O tema do poder de polícia enquanto atribuição da Administação Pública de impor restrições aos particulares tem sido levado a conhecimento do Supremo Tribunal Federal por meio de Recursos Extraordinários, o qual fixou a seguinte tese de repercusão geral sobre o tema:
- A)É inconstitucional a taxa de renovação de funcionamento e localização municipal, desde que efetivo o exercício do poder de polícia, demonstrado pela existência de órgão e estrutura competentes para o respectivo exercício.
Errada, porque o STF admite a taxa quando houver efetivo exercício do poder de polícia ou estrutura administrativa apta para isso, não sendo inconstitucional por esse motivo.
- B)É inconstitucional a atribuição às guardas municipais do exercício de poder de polícia de trânsito, inclusive para imposição de sanções administrativas legalmente previstas.
Errada, porque a jurisprudência do STF admite a atuação das guardas municipais na fiscalização de trânsito e na aplicação de sanções administrativas, dentro de suas competências legais.
- C)O poder de polícia administrativa está subordinado ao princípio da legalidade, mas o seu exercício depende da prévia autorização do Poder Judiciário.
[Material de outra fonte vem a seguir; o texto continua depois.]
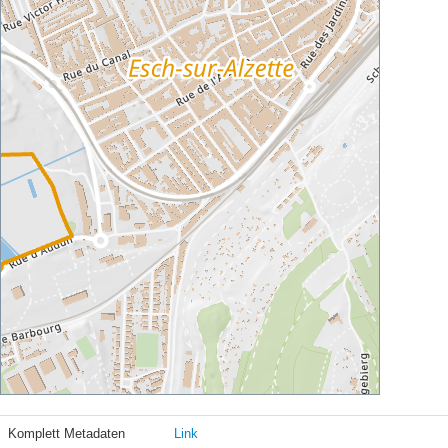
Komplett Metadaten
Link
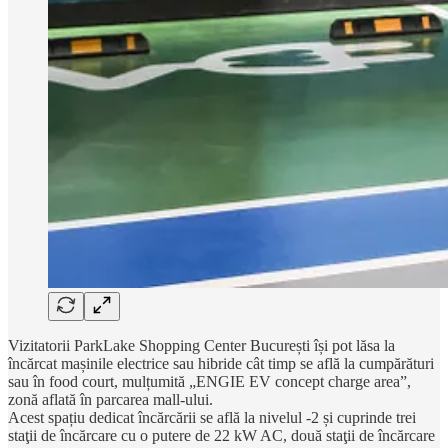
Vizitatorii ParkLake Shopping Center București își pot lăsa la
încărcat mașinile electrice sau hibride cât timp se află la cumpărături
sau în food court, mulțumită „ENGIE EV concept charge area”,
zonă aflată în parcarea mall-ului.
Acest spațiu dedicat încărcării se află la nivelul -2 și cuprinde trei
staţii de încărcare cu o putere de 22 kW AC, două staţii de încărcare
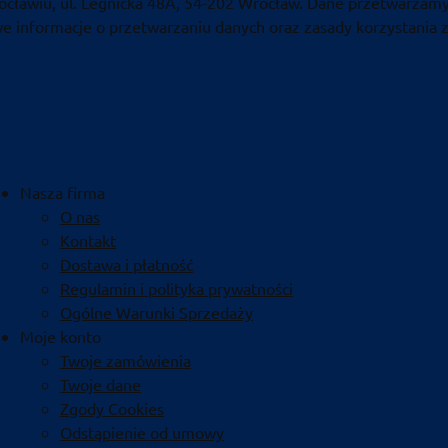
ocławiu, ul. Legnicka 48A, 54-202 Wrocław. Dane przetwarzamy
 informacje o przetwarzaniu danych oraz zasady korzystania z
Nasza firma
O nas
Kontakt
Dostawa i płatność
Regulamin i polityka prywatności
Ogólne Warunki Sprzedaży
Moje konto
Twoje zamówienia
Twoje dane
Zgody Cookies
Odstąpienie od umowy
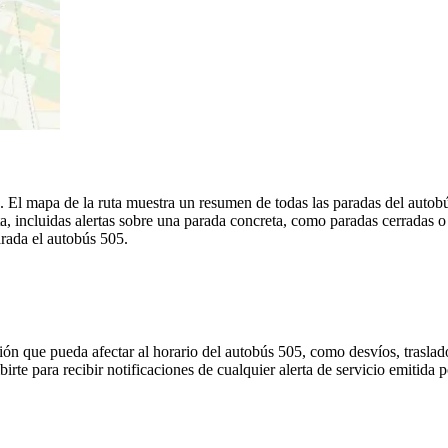
a. El mapa de la ruta muestra un resumen de todas las paradas del autob
, incluidas alertas sobre una parada concreta, como paradas cerradas o
arada el autobús 505.
ón que pueda afectar al horario del autobús 505, como desvíos, traslado
irte para recibir notificaciones de cualquier alerta de servicio emitida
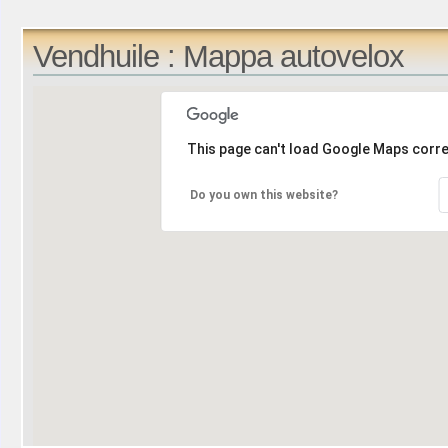
Vendhuile : Mappa autovelox
This page can't load Google Maps corre
Do you own this website?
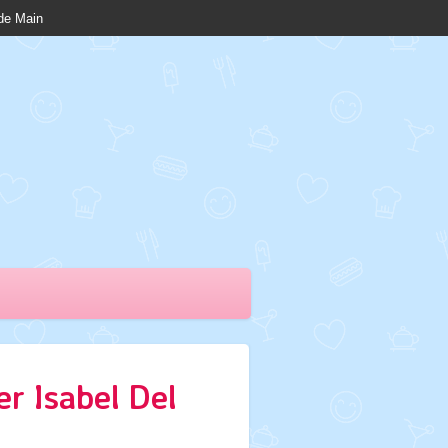
nde Main
er Isabel Del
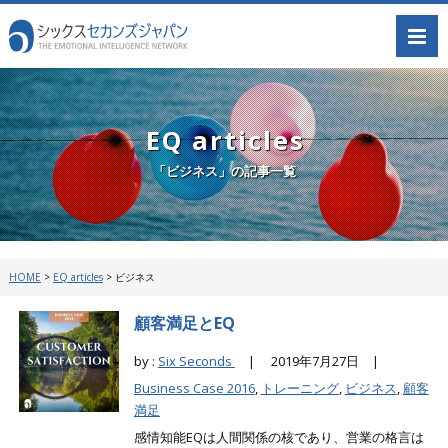
EQ articles
「ビジネス」の記事一覧
HOME
>
EQ articles
>
ビジネス
顧客満足とEQ
by :
Six Seconds
|
2019年7月27日 |
Business Case 2016
,
トレーニング
,
ビジネス
,
顧客
満足
感情知能EQは人間関係の核であり、営業の格言は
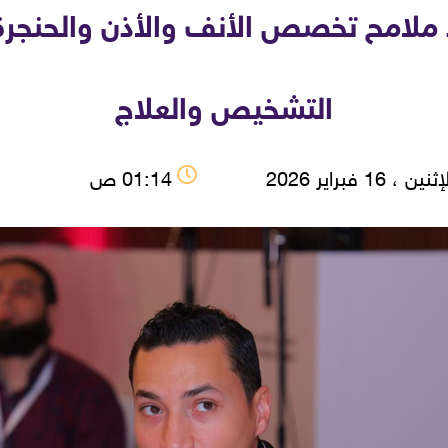
 ملامح تخصص الأنف والأذن والحنج
التشخيص والعلاج
نين ، 16 فبراير 2026
01:14 ص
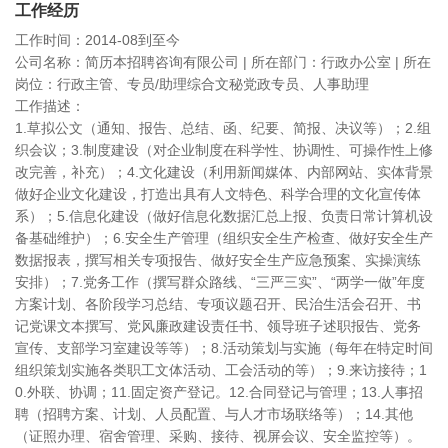
工作经历
工作时间：2014-08到至今
公司名称：简历本招聘咨询有限公司 | 所在部门：行政办公室 | 所在
岗位：行政主管、专员/助理综合文秘党政专员、人事助理
工作描述：
1.草拟公文（通知、报告、总结、函、纪要、简报、决议等）；2.组
织会议；3.制度建设（对企业制度在科学性、协调性、可操作性上修
改完善，补充）；4.文化建设（利用新闻媒体、内部网站、实体背景
做好企业文化建设，打造出具有人文特色、科学合理的文化宣传体
系）；5.信息化建设（做好信息化数据汇总上报、负责日常计算机设
备基础维护）；6.安全生产管理（组织安全生产检查、做好安全生产
数据报表，撰写相关专项报告、做好安全生产应急预案、实操演练
安排）；7.党务工作（撰写群众路线、“三严三实”、“两学一做”年度
方案计划、各阶段学习总结、专项议题召开、民治生活会召开、书
记党课文本撰写、党风廉政建设责任书、领导班子述职报告、党务
宣传、支部学习室建设等等）；8.活动策划与实施（每年在特定时间
组织策划实施各类职工文体活动、工会活动的等）；9.来访接待；1
0.外联、协调；11.固定资产登记。12.合同登记与管理；13.人事招
聘（招聘方案、计划、人员配置、与人才市场联络等）；14.其他
（证照办理、宿舍管理、采购、接待、视屏会议、安全监控等）。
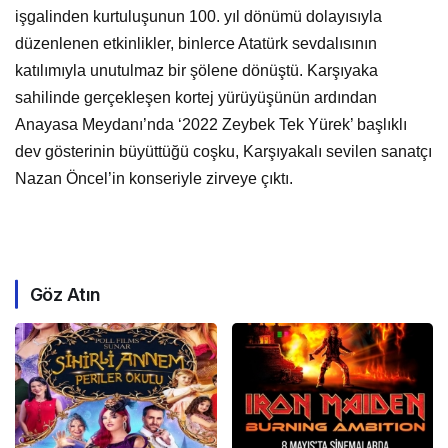
işgalinden kurtuluşunun 100. yıl dönümü dolayısıyla
düzenlenen etkinlikler, binlerce Atatürk sevdalısının
katılımıyla unutulmaz bir şölene dönüştü. Karşıyaka
sahilinde gerçekleşen kortej yürüyüşünün ardından
Anayasa Meydanı’nda ‘2022 Zeybek Tek Yürek’ başlıklı
dev gösterinin büyüttüğü coşku, Karşıyakalı sevilen sanatçı
Nazan Öncel’in konseriyle zirveye çıktı.
Göz Atın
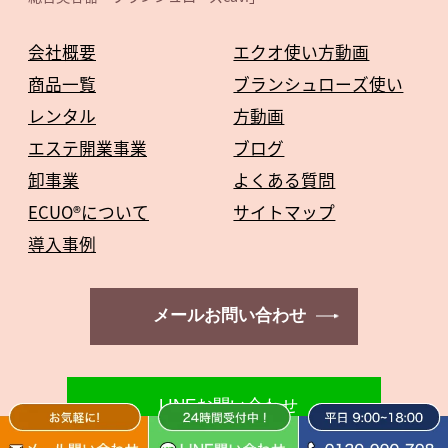
会社概要
エクオ使い方動画
商品一覧
ブランシュローズ使い
レンタル
方動画
エステ開業事業
ブログ
卸事業
よくある質問
ECUO®について
サイトマップ
導入事例
メールお問い合わせ
LINEお問い合わせ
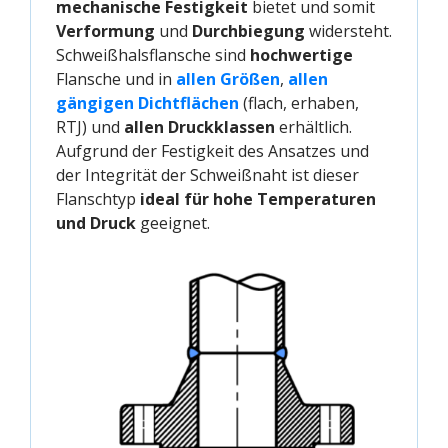
mechanische Festigkeit
bietet und somit
Verformung
und
Durchbiegung
widersteht.
Schweißhalsflansche sind
hochwertige
Flansche und in
allen Größen
,
allen 
gängigen Dichtflächen
(flach, erhaben,
RTJ) und
allen Druckklassen
erhältlich.
Aufgrund der Festigkeit des Ansatzes und
der Integrität der Schweißnaht ist dieser
Flanschtyp
ideal für hohe Temperaturen
und Druck
geeignet.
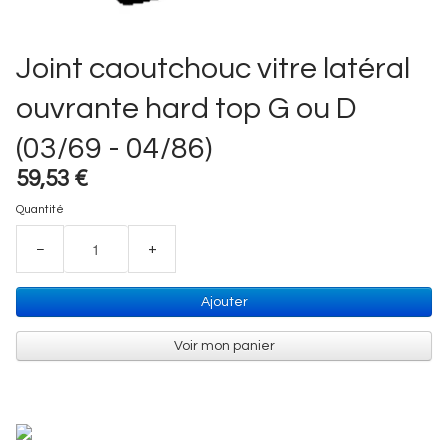
Joint caoutchouc vitre latéral
ouvrante hard top G ou D
(03/69 - 04/86)
59,53 €
Quantité
−
+
Ajouter
Voir mon panier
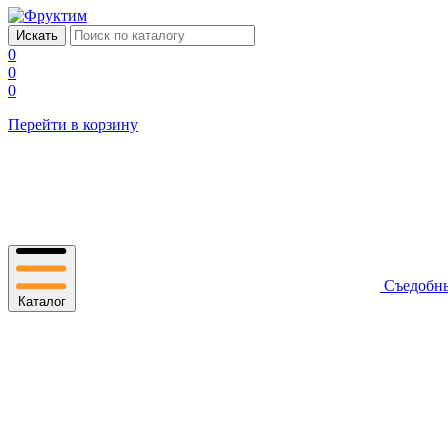
0
0
0
Перейти в корзину
Съедобн
Каталог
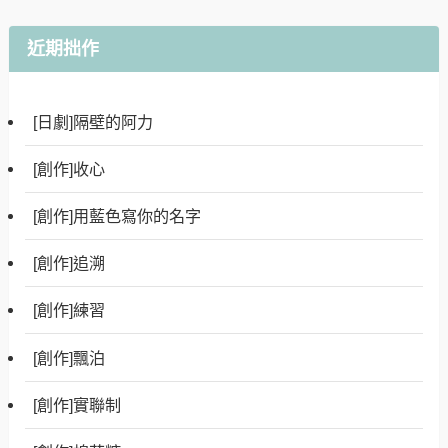
近期拙作
[日劇]隔壁的阿力
[創作]收心
[創作]用藍色寫你的名字
[創作]追溯
[創作]練習
[創作]飄泊
[創作]實聯制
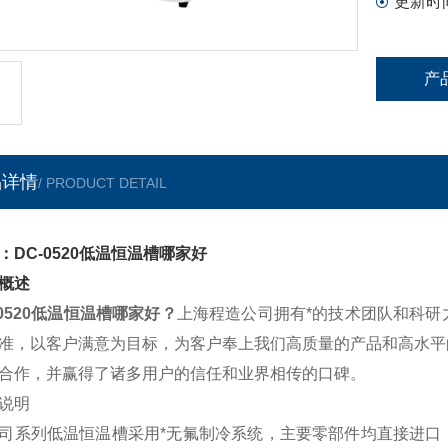
更新时
产
品详情
/ PRODUCT DETAIL
：DC-0520低温恒温槽哪家好
概述
-0520低温恒温槽哪家好
？
上海程造
公司拥有*的技术团队和科研
准，以客户满意为目标，为客户奉上我们高质量的产品和高水平
合作，并赢得了诸多用户的信任和业界相传的口碑。
说明
司系列低温恒温槽采用*无氟制冷系统，主要零部件均直接进口，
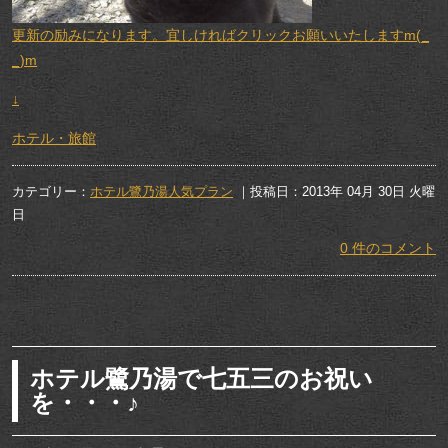
更新の励みになります。宜しければクリックお願いいたしますm(_
_)m
↓
ホテル・旅館
カテゴリー：
ホテル鷺乃湯人気プラン
｜投稿日：2013年 04月 30日 火曜
日
0 件のコメント
ホテル鷺乃湯で七五三のお祝い
を・・・♪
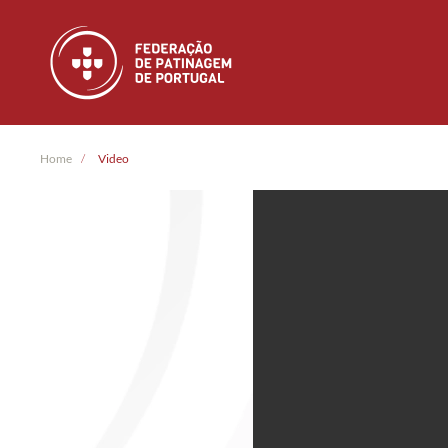
Skip to main content
Home
Video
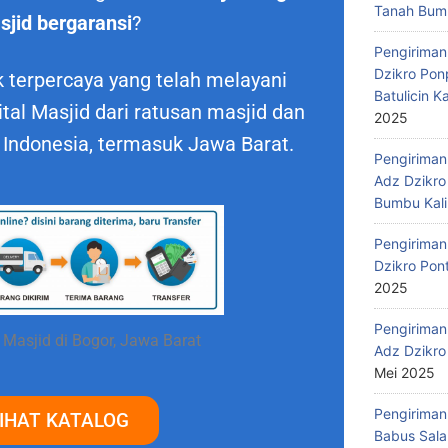
Tanah Bumb
sjid bergaransi
?
Pengiriman
Dzikro Pon
 terpercaya yang telah melayani
Batulicin 
al Masjid dari ratusan masjid dan
2025
 Indonesia, termasuk Jawa Barat.
Pengiriman
Adz Dzikro
Bumbu Kali
Pengiriman
Dzikro Pon
2025
Pengiriman
 Masjid di Bogor, Jawa Barat
Adz Dzikro
Mei 2025
Pengiriman
IHAT KATALOG
Babus Sala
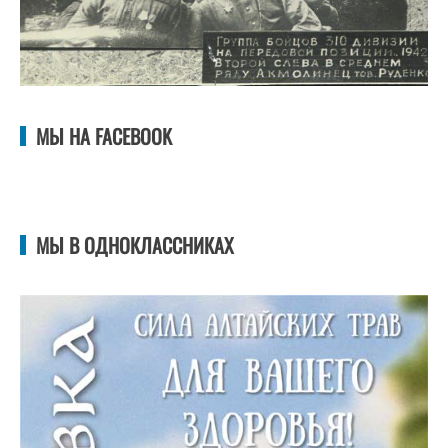
МЫ НА FACEBOOK
МЫ В ОДНОКЛАССНИКАХ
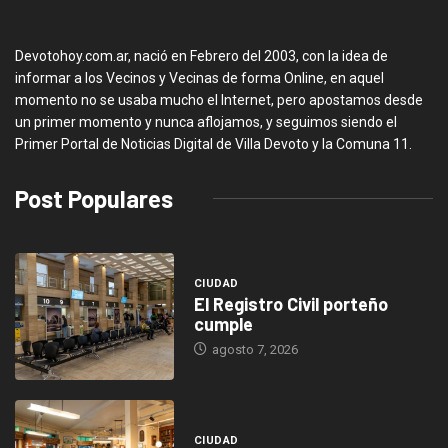
Devotohoy.com.ar, nació en Febrero del 2003, con la idea de
informar a los Vecinos y Vecinas de forma Online, en aquel
momento no se usaba mucho el Internet, pero apostamos desde
un primer momento y nunca aflojamos, y seguimos siendo el
Primer Portal de Noticias Digital de Villa Devoto y la Comuna 11.
Post Populares
CIUDAD
El Registro Civil porteño
cumple
agosto 7, 2026
CIUDAD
Errada, porque o exercício do poder de polícia decorre da lei e não depende de prévia autorização do Poder Judiciário.
- D)O Município é detentor do poder de polícia administrativa, que visa a condicionar e fiscalizar as construções e as edificações urbanas.
Errada, porque descreve uma atribuição municipal ligada ao controle urbanístico, mas não corresponde à tese de repercussão geral perguntada no enunciado.
- E)É constitucional a delegação do poder de polícia, por meio de lei, a pessoas jurídicas de direito privado, integrantes da Administração Pública indireta de capital social majoritariamente público que prestem exclusivamente serviço público de atuação própria do Estado e em regime não concorrencial.
Certa, porque reproduz a tese do STF: é constitucional a delegação, por lei, do poder de polícia a pessoa jurídica de direito privado da Administração indireta, com capital majoritariamente público, serviço público exclusivo e atuação não concorrencial.
Gabarito: E
O poder de polícia é a faculdade que a Administração tem de restringir direitos individuais em favor do interesse coletivo. Pense nele como a “mão do Estado” organizando a vida em sociedade: trânsito, obras, comércio, higiene, segurança e por aí vai. Mas essa mão não pode agir no improviso: precisa de lei, competência e respeito aos limites constitucionais. No STF, um tema bem cobrado é a possibilidade de delegar atos do poder de polícia. A Corte fixou entendimento de que é constitucional a delegação, por lei, a pessoas jurídicas de direito privado integrantes da Administração Pública indireta, desde que tenham capital social majoritariamente público, prestem exclusivamente serviço público próprio do Estado e atuem em regime não concorrencial. Em outras palavras: não é “vale tudo”, mas também não é uma vedação absoluta. Esse entendimento aparece no RE 633.782/MG, em repercussão geral. A lógica é que a delegação não pode alcançar qualquer empresa privada comum; ela só é admitida em situação muito específica, com forte vínculo estatal e sem disputa de mercado. O STF tenta equilibrar eficiência administrativa com proteção ao administrado. Por isso o gabarito é a letra E: ela reproduz exatamente a tese firmada pela Suprema Corte. As demais alternativas trazem ideias conhecidas sobre polícia administrativa, mas nenhuma delas corresponde à tese de repercussão geral cobrada no enunciado.